PROBLEM STATEMENT ▸
From the Worcestershire school funding passage, reproduce word for word the stretch starting with "At the moment, there" and going on through "so badly funded.".

EXERCISE PASSAGE ▸
Now, Worcestershire County Council has called upon the Department for Education to offer the “same basic funding” to all pupils in a hard-hitting motion.
At the moment, there is a funding gap of £987 between government funding to pupils in Worcestershire and nearby Birmingham, due to a complicated formula designed to even out inequalities.
Education secretary Michael Gove has pledged to launch a new formula next year, and County Hall called on the new measure to make a real difference.
During a full council meeting, politicians backed the motion, which stated:
* There is “no justification” for Worcestershire’s schools being so badly funded.
* “Basic funding” to each pupil, excluding certain intricacies like deprivation and English as an additional language, should be the same across England.
* Give as much money as possible to the county council, rather than schools direct, so it can devise its own distribution formula to reflect local needs.
* Avoid any “financial incentives” for schools to convert to academy status.
Councillor Marcus Hart, cabinet member for health, said: “Fairer funding for schools in Worcestershire has been a crusade for many people in the county, who have been championing it for many years.
“In my view it’s an absolute scandal in terms of the gap between pupils in Worcestershire and Birmingham, or other parts of the country.”
Councillor Liz Eyre, the cabinet member for children and families, said: “We are asking the Government to fulfil its own pledges on this – that, for Worcestershire, is the right thing to do.”
During the vote, Labour and the Green Party abstained because the Tories would not delete the reference to academies in the motion.
The Labour group said the sentence on academies does not tally with the Conservative leadership’s backing for schools which have already made the conversion.
Councillor Paul Denham, from the Labour group, said: “There is more than a whiff of hypocrisy here – both the national Tory government and this administration are pushing schools to become academies.”
There is a funding gap of £258 between what each pupil in Worcestershire gets compared to the median local authority.
It means the county is ranked 146th worst funded out of 150 education authorities nationwide, with London’s Tower Hamlets top, where each student gets £2,783 extra.
The Government has pledged to tackle the concerns and will launch a new formula for 2015/16.

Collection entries
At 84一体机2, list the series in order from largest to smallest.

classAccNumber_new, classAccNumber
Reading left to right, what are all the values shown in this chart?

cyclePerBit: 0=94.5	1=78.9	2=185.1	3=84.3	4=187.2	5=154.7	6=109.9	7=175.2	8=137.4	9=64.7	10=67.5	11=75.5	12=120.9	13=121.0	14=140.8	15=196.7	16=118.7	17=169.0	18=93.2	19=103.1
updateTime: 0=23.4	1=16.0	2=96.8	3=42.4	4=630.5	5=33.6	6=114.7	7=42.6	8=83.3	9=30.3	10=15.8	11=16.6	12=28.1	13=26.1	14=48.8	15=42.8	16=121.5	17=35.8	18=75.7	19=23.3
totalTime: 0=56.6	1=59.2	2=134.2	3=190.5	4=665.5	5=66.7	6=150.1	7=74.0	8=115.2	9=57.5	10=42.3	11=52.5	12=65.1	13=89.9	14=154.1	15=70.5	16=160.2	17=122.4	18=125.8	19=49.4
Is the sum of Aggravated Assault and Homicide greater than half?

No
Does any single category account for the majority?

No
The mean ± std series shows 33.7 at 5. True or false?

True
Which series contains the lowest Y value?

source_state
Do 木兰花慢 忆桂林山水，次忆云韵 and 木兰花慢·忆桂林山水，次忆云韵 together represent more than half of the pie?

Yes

WRITTEN ANSWER ▸
At the moment, there is a funding gap of £987 between government funding to pupils in Worcestershire and nearby Birmingham, due to a complicated formula designed to even out inequalities.
Education secretary Michael Gove has pledged to launch a new formula next year, and County Hall called on the new measure to make a real difference.
During a full council meeting, politicians backed the motion, which stated:
* There is “no justification” for Worcestershire’s schools being so badly funded.